I am in the exact same boat as the original poster: partial recordings after the 6.3a upgrade on my HR10-250.

I have noticed an interesting phenomenon though.

A given movie may have multiple partial recordings, and each shows up in Now Playing.

It is as if the HR10 is stopping a recording only to restart it moments later, but under a new file.

Truly hope I don't have to do a reset. I am wondering if it is a problem that might be resolved by "jostling" my season passes, or some other activity that would force a "recalculation" of the To-Do list.

I hope a non-destructive fix is discovered soon.


----------



## MarkJones (Jul 17, 2006)

evanr76 said:


> I hope a non-destructive fix is discovered soon.
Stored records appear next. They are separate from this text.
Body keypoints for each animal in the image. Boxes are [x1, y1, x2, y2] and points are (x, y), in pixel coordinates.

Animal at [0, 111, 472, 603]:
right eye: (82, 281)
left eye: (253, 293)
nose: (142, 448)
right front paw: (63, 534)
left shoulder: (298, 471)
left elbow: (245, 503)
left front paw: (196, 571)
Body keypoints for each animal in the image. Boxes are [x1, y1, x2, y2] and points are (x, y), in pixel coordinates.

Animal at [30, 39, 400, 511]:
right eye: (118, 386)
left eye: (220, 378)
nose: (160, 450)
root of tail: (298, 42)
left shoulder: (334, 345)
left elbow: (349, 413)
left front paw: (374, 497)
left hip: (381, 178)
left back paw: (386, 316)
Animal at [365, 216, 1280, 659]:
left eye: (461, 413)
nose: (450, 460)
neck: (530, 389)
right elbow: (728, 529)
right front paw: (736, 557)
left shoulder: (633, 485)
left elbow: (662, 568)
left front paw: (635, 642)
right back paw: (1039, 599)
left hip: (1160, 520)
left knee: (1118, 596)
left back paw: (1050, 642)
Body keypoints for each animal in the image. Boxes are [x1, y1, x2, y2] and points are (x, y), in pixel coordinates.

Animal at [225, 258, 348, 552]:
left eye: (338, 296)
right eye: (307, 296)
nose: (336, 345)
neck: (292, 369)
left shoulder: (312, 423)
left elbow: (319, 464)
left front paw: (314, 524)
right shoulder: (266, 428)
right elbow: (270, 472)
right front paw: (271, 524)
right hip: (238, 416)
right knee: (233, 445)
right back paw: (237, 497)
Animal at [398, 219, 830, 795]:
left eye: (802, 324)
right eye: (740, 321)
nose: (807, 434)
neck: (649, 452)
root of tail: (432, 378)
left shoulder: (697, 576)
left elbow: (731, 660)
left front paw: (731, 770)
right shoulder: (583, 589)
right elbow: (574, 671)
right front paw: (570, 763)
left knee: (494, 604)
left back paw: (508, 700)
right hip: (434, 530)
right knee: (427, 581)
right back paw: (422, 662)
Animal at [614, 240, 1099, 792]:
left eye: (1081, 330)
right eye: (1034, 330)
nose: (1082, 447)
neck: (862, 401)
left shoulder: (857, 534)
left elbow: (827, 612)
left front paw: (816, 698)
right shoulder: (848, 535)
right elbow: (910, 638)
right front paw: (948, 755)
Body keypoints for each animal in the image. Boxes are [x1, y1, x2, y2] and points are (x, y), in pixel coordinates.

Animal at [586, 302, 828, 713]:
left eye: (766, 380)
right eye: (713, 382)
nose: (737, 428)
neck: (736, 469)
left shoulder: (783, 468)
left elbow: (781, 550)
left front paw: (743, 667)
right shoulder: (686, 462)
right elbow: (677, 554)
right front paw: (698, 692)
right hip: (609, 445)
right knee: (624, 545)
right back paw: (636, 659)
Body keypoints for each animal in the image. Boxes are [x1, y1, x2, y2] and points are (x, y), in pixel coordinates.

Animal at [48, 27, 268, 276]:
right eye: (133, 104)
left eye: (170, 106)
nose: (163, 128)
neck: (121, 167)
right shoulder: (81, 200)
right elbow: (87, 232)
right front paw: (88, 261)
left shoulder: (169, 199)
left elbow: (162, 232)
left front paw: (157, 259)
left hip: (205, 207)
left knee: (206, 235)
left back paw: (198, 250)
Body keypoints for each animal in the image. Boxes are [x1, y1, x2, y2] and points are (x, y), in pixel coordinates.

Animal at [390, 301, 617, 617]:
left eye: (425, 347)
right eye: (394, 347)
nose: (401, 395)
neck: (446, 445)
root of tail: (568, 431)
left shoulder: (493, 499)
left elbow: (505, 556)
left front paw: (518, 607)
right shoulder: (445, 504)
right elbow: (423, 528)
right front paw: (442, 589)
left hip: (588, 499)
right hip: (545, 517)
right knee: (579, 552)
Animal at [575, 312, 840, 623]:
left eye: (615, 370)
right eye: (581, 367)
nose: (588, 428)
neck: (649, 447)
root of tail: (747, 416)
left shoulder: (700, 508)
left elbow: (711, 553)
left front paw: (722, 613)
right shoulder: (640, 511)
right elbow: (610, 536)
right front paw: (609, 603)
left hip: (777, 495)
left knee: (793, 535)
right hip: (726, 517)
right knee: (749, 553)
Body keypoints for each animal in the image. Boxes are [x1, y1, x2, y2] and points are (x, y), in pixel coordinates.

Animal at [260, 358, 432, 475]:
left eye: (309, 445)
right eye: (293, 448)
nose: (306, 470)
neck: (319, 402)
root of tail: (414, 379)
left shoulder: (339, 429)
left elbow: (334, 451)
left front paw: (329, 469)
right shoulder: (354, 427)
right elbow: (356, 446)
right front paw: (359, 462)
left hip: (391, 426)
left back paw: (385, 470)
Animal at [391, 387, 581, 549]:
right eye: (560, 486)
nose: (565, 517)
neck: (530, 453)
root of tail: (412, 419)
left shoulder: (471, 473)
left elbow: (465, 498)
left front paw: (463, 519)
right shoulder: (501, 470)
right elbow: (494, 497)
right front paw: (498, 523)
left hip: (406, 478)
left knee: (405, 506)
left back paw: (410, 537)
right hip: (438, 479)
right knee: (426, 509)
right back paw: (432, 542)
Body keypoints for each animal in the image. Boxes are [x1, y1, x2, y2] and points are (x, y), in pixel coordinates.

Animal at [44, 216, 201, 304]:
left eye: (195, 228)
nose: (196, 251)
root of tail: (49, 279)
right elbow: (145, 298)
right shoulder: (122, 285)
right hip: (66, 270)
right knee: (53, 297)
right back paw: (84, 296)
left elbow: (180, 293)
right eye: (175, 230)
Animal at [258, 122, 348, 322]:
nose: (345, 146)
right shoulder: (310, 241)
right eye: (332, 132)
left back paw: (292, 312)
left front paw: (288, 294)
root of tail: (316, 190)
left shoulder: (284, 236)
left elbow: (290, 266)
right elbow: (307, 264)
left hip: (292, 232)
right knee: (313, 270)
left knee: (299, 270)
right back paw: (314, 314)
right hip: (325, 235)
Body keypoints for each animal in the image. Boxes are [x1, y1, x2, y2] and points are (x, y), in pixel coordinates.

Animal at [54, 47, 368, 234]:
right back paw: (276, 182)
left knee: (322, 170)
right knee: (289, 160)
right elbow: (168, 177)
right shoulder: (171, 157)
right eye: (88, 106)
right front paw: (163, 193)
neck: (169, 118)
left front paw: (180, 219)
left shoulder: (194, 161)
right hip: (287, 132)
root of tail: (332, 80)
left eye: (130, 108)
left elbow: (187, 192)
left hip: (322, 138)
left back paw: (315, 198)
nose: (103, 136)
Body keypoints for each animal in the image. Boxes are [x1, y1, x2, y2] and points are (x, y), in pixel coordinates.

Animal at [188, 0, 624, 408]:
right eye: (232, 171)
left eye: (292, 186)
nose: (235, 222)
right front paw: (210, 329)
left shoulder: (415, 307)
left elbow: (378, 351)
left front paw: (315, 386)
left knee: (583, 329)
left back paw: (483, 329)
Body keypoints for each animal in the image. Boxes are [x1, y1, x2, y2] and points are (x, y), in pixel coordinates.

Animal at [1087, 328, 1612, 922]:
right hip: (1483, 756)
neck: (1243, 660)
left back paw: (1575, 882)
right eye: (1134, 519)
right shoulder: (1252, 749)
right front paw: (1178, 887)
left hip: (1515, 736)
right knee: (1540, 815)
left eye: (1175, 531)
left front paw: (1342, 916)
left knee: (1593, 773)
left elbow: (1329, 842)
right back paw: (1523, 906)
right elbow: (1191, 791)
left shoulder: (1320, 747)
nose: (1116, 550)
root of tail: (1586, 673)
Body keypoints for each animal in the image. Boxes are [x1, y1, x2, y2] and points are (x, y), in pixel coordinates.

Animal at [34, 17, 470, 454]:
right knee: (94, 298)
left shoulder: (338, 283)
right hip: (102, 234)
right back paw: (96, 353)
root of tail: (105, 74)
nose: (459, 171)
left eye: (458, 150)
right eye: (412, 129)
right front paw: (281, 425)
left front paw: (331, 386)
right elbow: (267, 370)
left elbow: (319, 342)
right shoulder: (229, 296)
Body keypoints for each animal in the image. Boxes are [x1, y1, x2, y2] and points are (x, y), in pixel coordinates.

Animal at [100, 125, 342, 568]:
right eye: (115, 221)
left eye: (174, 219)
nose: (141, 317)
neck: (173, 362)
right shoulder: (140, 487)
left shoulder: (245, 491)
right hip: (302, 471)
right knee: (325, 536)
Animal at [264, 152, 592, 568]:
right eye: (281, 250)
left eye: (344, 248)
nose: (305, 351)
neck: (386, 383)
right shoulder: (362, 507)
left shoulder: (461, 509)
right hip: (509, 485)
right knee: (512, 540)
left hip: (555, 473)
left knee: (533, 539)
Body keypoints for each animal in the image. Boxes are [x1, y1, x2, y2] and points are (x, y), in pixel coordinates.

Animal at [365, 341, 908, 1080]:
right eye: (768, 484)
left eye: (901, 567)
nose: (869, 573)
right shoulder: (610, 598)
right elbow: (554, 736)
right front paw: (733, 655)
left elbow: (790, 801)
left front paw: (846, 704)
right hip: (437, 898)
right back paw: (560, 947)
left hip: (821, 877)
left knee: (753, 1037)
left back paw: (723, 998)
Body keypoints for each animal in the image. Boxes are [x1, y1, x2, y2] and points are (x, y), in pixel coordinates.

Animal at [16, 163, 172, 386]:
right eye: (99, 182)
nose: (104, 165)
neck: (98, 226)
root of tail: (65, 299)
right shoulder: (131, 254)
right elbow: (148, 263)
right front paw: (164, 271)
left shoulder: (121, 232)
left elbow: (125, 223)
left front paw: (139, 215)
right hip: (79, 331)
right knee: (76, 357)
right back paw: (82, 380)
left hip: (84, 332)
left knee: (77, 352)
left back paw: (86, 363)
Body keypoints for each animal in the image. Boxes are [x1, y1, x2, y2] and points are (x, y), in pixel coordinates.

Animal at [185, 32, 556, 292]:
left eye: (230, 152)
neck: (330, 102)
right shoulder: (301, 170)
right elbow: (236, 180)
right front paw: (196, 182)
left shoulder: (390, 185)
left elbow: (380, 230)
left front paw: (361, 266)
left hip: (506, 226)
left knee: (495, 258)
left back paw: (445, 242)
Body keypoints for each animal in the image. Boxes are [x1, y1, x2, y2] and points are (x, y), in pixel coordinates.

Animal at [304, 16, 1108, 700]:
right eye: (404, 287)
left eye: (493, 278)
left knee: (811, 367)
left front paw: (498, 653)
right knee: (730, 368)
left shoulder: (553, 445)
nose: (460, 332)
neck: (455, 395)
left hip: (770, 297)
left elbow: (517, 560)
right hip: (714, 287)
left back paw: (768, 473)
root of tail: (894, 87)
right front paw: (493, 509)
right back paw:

This was happening to me also and I called DirecTV and spoke to a second-level tech. Besides temporarily turning off DD to get rid of the audio dropouts until they provide a fix, he suggested I try unplugging the unit for a few minutes then start it up again. I've had no problems so far since doing this.


----------



## karolinatx (Oct 5, 2006)

I am apparently the unluckiest HR10-250 owner in the world. I got the replacement refurb last week, forced calls daily until it finally upgraded the software. Surprise, surprise, another partial recording, just as before. So I'm sitting here like a chump doing the C&D again, losing all my recorded shows _again_. If I have the audio dropouts again once it's rebooted I may just throw in the towel and get them to replace it with an HR20, because this is just ridiculous.

As a note to the previous poster, turning off Dolby Digital did not solve the audio dropouts for me.


----------



## evanr76 (Oct 14, 2006)

The partial recordings seem to be the result of spontaneous reboots during the day.

I had not noticed before because, not surprisingly, most of the time when my TiVo is recording, I'm not watching the TV.

I caught it in a reboot and sure enough, two partial recordings of the same show.


----------



## karolinatx (Oct 5, 2006)

evanr76 said:


> The partial recordings seem to be the result of spontaneous reboots during the day.


This was not the case for me. The first time it happened was on a Wednesday, and I was watching something else when it only recorded the first seven minutes of _Lost_. Then I started _The Nine_ 20 minutes in or so, and eventually found it had not recorded the final seven minutes.


----------